Synopses & Reviews
"It's easy to imagine ways the future can be ugly and depressing. It's harder, but more worthwhile, to imagine plausible ways we can make it better," says Stanley Schmidt, and he should know. As the editor of
Analog (and a science-fiction writer himself), he's thought about the future more than most.
Since the golden age of John W. Campbell (editor from 1938-72), Analog magazine has been renowned for editorials that provoke, prod, inspire, anger, and ignite the magazine's readers into thinking, questioning their own assumptions, and looking at the world with fresh insights.

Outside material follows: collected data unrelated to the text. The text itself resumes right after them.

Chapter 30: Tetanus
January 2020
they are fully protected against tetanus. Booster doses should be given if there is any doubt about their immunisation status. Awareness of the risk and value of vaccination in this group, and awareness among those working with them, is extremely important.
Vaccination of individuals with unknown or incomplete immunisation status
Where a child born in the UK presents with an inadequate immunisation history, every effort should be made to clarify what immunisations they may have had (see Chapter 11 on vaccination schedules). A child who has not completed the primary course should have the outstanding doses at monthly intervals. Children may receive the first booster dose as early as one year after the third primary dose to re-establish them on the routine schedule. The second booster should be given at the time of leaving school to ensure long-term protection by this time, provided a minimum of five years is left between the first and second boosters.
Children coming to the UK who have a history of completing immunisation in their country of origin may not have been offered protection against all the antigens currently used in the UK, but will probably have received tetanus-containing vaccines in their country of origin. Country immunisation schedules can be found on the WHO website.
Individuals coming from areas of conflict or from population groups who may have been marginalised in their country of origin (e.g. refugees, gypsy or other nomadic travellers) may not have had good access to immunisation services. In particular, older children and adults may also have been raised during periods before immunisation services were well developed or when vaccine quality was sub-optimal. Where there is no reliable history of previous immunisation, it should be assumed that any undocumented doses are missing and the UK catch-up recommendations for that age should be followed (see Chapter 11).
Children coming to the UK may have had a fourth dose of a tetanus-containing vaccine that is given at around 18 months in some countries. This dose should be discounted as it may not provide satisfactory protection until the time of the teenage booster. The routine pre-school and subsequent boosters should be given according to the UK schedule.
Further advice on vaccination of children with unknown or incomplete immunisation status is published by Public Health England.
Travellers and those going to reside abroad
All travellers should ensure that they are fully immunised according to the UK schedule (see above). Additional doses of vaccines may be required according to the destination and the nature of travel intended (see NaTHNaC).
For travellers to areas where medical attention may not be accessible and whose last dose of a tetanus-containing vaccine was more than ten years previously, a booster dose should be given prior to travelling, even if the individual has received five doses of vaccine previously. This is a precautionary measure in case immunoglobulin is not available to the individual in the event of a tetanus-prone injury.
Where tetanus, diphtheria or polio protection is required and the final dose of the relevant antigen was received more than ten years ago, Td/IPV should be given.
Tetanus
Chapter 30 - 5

From 1978 to the present, the man challenged to light a fire under the readers month after month has been editor Stanley Schmidt. He has succeeded in exemplary fashion, which helps to explain why he's a twenty-two-time nominee for the best editor Hugo Award.

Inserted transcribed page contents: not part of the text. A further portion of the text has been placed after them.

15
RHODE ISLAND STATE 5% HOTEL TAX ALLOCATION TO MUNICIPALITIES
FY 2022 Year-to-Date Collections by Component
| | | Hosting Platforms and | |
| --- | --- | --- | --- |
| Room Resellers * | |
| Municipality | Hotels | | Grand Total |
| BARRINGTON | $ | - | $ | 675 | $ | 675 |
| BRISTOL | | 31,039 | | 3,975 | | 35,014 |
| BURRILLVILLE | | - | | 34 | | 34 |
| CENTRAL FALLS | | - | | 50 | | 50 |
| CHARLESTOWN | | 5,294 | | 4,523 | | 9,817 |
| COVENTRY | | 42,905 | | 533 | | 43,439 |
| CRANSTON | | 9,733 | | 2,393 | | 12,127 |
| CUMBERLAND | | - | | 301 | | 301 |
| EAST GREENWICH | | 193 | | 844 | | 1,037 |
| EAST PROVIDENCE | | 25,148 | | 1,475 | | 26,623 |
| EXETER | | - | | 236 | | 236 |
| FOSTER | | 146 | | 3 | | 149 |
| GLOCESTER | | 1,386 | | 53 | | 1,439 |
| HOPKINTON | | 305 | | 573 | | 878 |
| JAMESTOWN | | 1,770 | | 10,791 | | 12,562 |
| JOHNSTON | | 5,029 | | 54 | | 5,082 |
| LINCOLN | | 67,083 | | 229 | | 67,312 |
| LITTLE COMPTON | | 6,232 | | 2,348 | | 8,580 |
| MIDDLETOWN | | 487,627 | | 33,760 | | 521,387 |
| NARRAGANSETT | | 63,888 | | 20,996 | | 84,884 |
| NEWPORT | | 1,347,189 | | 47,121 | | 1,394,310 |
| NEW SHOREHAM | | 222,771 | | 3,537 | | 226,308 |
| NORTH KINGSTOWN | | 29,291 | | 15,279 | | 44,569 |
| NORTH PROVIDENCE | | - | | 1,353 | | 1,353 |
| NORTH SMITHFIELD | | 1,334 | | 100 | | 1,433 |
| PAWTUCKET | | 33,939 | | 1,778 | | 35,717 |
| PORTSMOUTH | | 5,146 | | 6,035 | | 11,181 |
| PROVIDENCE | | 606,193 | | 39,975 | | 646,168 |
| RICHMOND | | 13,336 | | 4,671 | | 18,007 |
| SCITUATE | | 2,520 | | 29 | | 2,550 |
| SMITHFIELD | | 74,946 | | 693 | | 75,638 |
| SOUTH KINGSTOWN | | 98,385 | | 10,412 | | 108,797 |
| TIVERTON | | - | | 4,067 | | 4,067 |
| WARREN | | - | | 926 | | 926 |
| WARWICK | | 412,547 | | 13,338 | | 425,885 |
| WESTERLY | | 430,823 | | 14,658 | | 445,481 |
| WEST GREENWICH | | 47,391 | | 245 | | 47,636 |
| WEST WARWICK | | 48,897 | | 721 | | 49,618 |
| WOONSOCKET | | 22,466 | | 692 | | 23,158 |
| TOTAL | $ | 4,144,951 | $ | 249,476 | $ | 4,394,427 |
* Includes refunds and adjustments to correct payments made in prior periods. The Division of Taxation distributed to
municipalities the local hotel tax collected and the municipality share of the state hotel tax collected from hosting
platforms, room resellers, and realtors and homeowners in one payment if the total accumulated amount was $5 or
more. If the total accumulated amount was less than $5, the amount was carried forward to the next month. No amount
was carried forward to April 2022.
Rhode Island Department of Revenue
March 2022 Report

Now, for the first time, thirty-five of his stimulating essays have been gathered in book form. In "King of the Hill (No Matter What)" he considers the questions of animal and machine intelligence. "The Fermi Plague" offers a frightening answer to Enrico Fermi's famous paradox about the apparent absence of alien civilizations. "Invisible Enemies, Intelligent Choices" examines the proper role of science in public policy. Running the gamut from how to challenge scientific orthodoxy to the flaws of our educational system, from the serious value of humor to the difficult choices between jobs and conservation, all the pieces are, in different ways, answers to the question asked by the title: Which way to the future? Schmidt's answers will engage anyone with an eye on tomorrow.
Review
“Being the editor of
Analog isn't easy. I know. I've been there. Yet Stan Schmidt makes it seem as if he'd been born for the job—and just maybe he was.”--Ben Bova, editor of
Analog, 1972-78
About the Author
Stanley Schmidt is a physicist and has been the editor of
Analog magazine since 1978. He is a perennial nominee for the Best Editor Hugo Award and the author of four previous novels. He lives in upstate New York.